L’espoir assassiné par la « désillusion »
D’entrée de jeu, le président d’Ensemble Pour le Gabon a rappelé l’élan suscité par l’arrivée des militaires au pouvoir, pour mieux souligner la chute : « Le 29 août 2023… un groupe de militaires s’est emparé du pouvoir… le chef de la junte prononçait un discours qui a suscité un immense espoir. On nous a promis la restauration des institutions, de la dignité des Gabonais, la fin du clientélisme. » Pourtant, le constat actuel serait, selon lui, sans appel : « Près de trois ans après, le constat est clair. L’espoir a laissé place à la désillusion et le peuple n’y croit plus. Désillusion parce que, si tout a changé dans la vie des nouveaux maîtres du Gabon et de leurs proches, rien, ou presque, n’a changé pour le peuple. »

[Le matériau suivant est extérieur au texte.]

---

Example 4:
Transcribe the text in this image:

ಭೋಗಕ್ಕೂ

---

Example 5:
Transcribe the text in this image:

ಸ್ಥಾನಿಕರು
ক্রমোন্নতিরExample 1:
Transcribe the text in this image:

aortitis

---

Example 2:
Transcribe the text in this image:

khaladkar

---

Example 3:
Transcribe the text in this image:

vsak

Le « Bricolage » comme mode de gouvernance
Le point d’orgue de sa déclaration réside dans la dénonciation d’une gestion qu’il juge erratique et dénuée de vision. Alain-Claude Bilie-By-Nze fustige une transition qui navigue à vue : « Depuis bientôt trois ans, le Gabon est passé en mode bricolage. Ils ont bricolé le dialogue national, le référendum, la constitution, le code électoral, les élections, les institutions… Mais bricoler, ce n’est pas gouverner. C’est improviser. » Pour l’ancien chef du gouvernement, ce “bricolage” a des conséquences concrètes sur l’État de droit. Il affirme que les institutions ont été rabaissées et soumises au diktat d’un seul homme, tandis que s’installe la république des copains, coquins et consanguins. Il ajoute que la justice est désormais aux ordres, piétinée, et que l’État de droit n’existe plus.

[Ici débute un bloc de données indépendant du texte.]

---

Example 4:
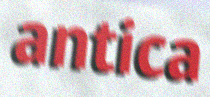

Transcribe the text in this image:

antica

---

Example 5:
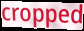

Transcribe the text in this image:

cropped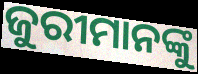
ଜୁରୀମାନଙ୍କୁ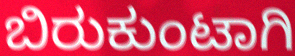
ಬಿರುಕುಂಟಾಗಿ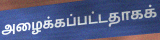
அழைக்கப்பட்டதாகக்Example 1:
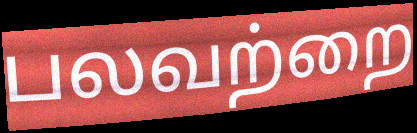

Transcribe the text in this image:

பலவற்றை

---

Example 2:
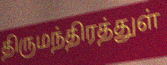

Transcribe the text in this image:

திருமந்திரத்துள்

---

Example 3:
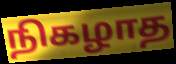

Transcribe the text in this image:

நிகழாத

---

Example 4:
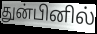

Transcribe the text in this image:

துன்பினில்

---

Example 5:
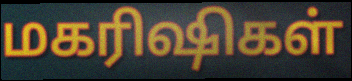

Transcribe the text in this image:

மகரிஷிகள்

Une économie en sursis et une opacité financière
Sur le plan économique, les chiffres avancés par l’opposant font froid dans le dos. Il conteste vigoureusement les annonces officielles de désendettement : « On annonce avoir remboursé 3 000 milliards de francs CFA de dette… alors que, dans le même temps, la dette du Gabon est évaluée à fin décembre 2025 à 8 600 milliards, soit en réalité 4 600 milliards empruntés par ce pouvoir en deux ans à peine. » Il dénonce également des projets sans suite et des audits restés lettre morte, s’interrogeant sur les dossiers Delta Synergie, la SEEG ou les 18% du pétrole gabonais autrefois attribués à la famille Bongo. Il demande également des comptes sur la perte de l’île Bani, qu’il qualifie de grande blessure au cœur d’une nation qui saigne.
Urgence sociale et sécuritaire : « Le peuple a peur »
L’opposant a consacré une large partie de son allocution à la détresse quotidienne des Gabonais, évoquant la vie chère, les nouvelles taxes comme la taxe d’habitation ou la contribution foncière unique, et surtout l’insécurité galopante. « Les enfants sont enlevés et retrouvés sans vie. Les crimes rituels sont là. Comment demander à un peuple de croire quand il a peur pour ses enfants ? » s’est-il interrogé, avant de proposer des mesures d’urgence comme la création d’un dispositif “Alerte Disparition” et d’un parquet spécialisé.
Un appel au réveil : « Refusons d’être traités en esclaves »
En conclusion, Alain-Claude Bilie-By-Nze exhorte ses compatriotes à ne pas céder à la fatalité, lançant un appel à la résistance civile et morale : “« Ils veulent faire de nous un peuple à genoux. Ils veulent nous inculquer une mentalité d’esclave. Les esclaves finissent par remercier le maître pour les quelques miettes qu’il veut bien leur jeter. Refusons d’être traités de la sorte. » Réitérant son exigence de vérité sur les événements de 2009 et 2016, il a conclu en souhaitant que 2026 soit l’année d’un réveil collectif pour que sonne enfin l’heure de la libération réelle.